Exercise objective: Please copy every line from the following entries in which the word "index" appears.

[Raw data]

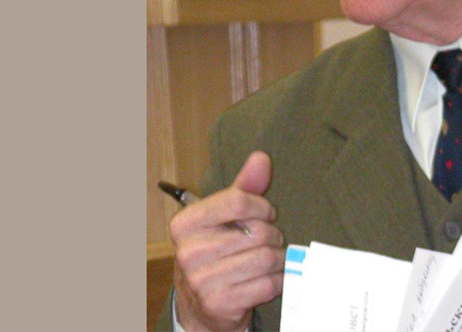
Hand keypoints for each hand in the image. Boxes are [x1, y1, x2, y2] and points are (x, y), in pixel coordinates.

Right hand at [170, 151, 284, 330]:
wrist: (200, 303)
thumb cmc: (216, 250)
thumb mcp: (224, 216)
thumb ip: (244, 187)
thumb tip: (261, 157)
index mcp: (184, 224)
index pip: (237, 201)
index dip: (261, 206)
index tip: (266, 213)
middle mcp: (188, 252)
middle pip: (256, 231)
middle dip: (272, 235)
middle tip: (269, 240)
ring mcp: (201, 281)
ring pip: (266, 258)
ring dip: (277, 258)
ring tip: (271, 258)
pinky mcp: (220, 304)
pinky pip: (268, 284)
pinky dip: (277, 279)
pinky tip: (269, 277)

[/Raw data]

Solution for this problem:
index mcp: (184, 224)
index pip: (237, 201)
index dip: (261, 206)
index tip: (266, 213)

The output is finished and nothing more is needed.